Miracles have been happening all week at The Event Centre as the elves at Christmas Cheer have been hustling to provide Christmas for 1,250 families. In the midst of organized chaos, the miracles appear. The team of people who bagged apples and oranges were literally boxed in as the box builders piled boxes as high as possible.
A forklift made its way along an aisle and dropped a load of cardboard boxes in the toy area. Unmarked boxes. We opened them and inside were remarkable kits for art. Fingerpainting, art pads, markers, paint, crayons, scissors, all shrinkwrapped into a package and tied with a ribbon. Employees at Baywood Paper had purchased and assembled 250 of these kits. They turn into beautiful gifts for Christmas Cheer children.
Pearl Johnston quietly made her way into the toy area, a plain cardboard box under her arm. She lifted the lid and there were 50 pair of hand-knit mittens, little mittens and bigger mittens, all made with love. Pearl takes two weeks off after Christmas and then begins again, a pair a week for Cheer kids.
Hazel Morozuk put her needles to work making beautiful toques. Another knitter brought in 39 hand made sweaters.
A salesman dropped by with a Sears card loaded with $450 which was used to purchase more mittens, toques and scarves for kids. An Innisfil resident arrived after a $600 shopping spree at a department store. On and on and on… it’s overwhelming to be on the receiving line of such goodness, even if we are caretakers briefly of the funds.
Christmas Cheer is just one of the many local efforts to care for people in need during this season of love, peace, and goodwill. The folks at the Salvation Army are gearing up to add two Christmas Dinner sittings on Christmas Day. The Salvation Army puts on a special push at Christmas but the Army feeds 300 people every single day of the year.
Children’s Aid is gathering up gifts for its client families. All across the region businesses have been adopting families and caring for them by providing a total Christmas.

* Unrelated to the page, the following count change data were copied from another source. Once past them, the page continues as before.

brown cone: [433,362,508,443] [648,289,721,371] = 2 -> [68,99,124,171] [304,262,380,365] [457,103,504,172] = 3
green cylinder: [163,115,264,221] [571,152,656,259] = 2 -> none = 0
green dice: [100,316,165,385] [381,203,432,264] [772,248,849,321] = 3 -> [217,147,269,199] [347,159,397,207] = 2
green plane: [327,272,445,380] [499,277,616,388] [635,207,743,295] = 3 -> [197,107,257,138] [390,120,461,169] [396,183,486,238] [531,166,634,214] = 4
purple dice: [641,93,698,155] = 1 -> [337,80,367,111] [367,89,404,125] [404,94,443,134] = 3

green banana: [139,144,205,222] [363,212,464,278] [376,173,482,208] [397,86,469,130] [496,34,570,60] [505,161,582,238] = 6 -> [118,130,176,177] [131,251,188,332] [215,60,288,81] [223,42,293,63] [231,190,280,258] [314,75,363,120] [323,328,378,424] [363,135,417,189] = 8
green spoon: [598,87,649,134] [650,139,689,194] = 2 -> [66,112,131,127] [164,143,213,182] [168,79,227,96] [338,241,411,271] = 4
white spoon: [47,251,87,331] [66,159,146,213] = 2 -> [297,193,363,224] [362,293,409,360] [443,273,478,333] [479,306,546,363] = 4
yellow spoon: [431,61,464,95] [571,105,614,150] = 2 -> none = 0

There is so much opportunity for so much need. The numbers for Christmas Cheer reflect our growing urbanization. When Christmas Cheer held its first effort 29 years ago, 35 families arrived to receive food and gifts. December 22 saw 1,250 families receive a week’s supply of food, Christmas dinner, a turkey and gifts for every child. That translates to 3,353 people… a huge need for our area.
Need meets its match in the generosity of Barrie, Innisfil, Essa and south Oro residents. Care is translated into miracles.
For every single effort, no matter how small or how large… thank you! Peace on earth. Good will t’wards others. That’s what it’s all about.